▽

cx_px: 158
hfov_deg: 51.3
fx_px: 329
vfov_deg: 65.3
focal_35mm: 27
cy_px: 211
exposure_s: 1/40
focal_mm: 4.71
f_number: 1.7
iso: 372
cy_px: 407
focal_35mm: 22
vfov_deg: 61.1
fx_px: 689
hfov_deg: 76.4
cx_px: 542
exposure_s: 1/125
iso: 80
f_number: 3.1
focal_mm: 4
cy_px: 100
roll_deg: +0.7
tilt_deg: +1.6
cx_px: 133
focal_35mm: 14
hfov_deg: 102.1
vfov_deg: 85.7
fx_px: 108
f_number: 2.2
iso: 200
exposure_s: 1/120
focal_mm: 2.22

△
▽

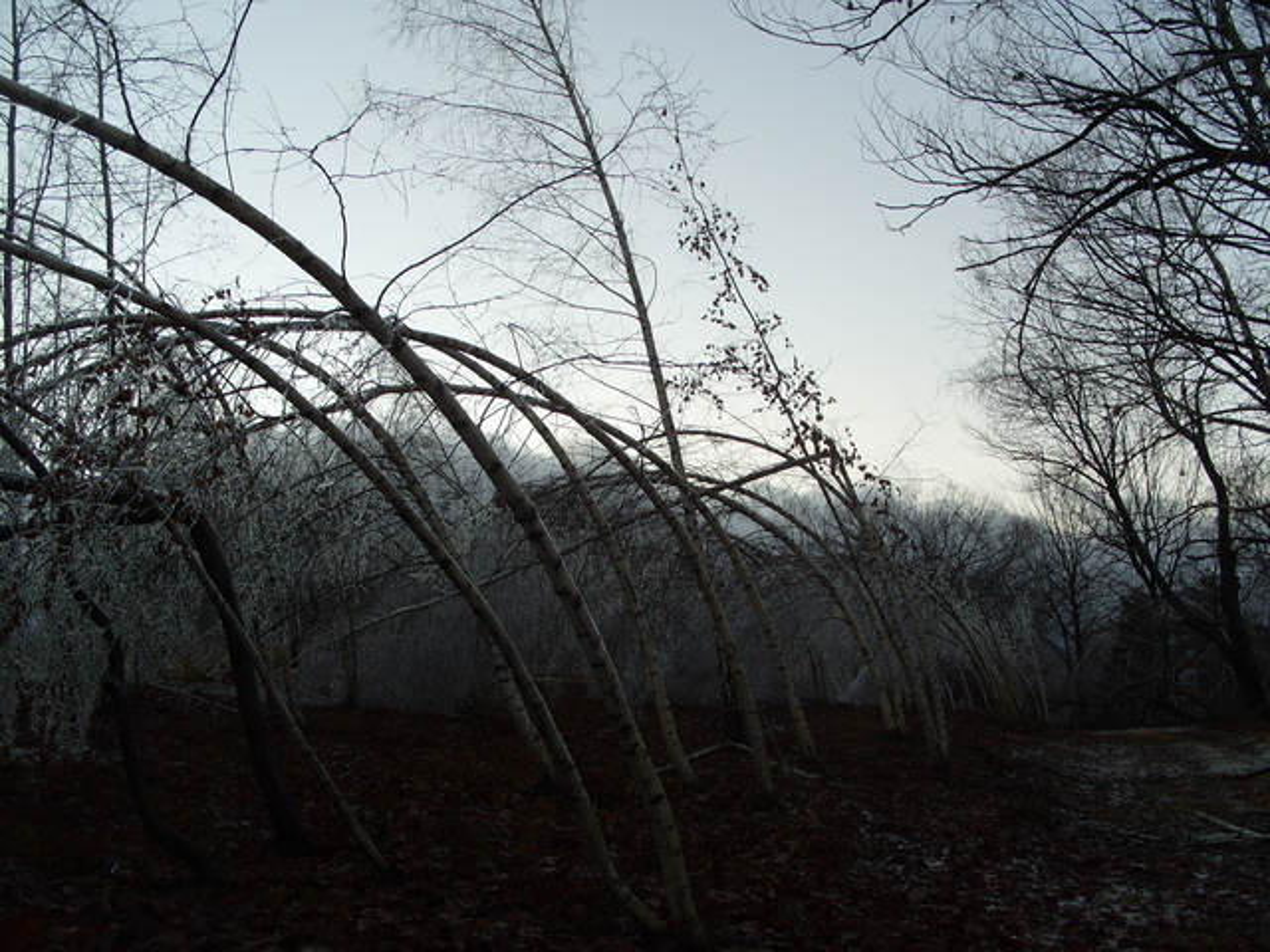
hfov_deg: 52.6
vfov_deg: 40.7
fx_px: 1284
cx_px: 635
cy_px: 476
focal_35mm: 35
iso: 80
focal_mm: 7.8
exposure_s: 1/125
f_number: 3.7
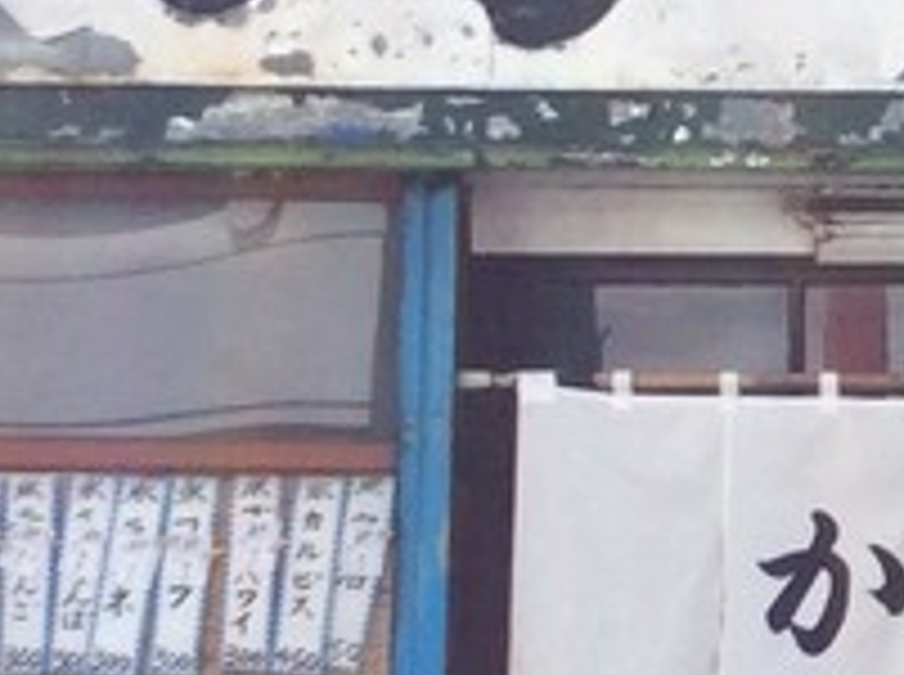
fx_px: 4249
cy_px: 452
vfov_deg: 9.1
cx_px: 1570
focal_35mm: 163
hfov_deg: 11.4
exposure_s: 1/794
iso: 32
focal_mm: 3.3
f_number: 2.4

△

• TASK INSTRUCTIONS:
Will you return exactly the lines above from the one with "tilt_deg: +1.6" down to the one with "focal_mm: 2.22", counting both as part of the range?

• EXERCISE RESULT:
tilt_deg: +1.6
cx_px: 133
focal_35mm: 14
hfov_deg: 102.1
vfov_deg: 85.7
fx_px: 108
f_number: 2.2
iso: 200
exposure_s: 1/120
focal_mm: 2.22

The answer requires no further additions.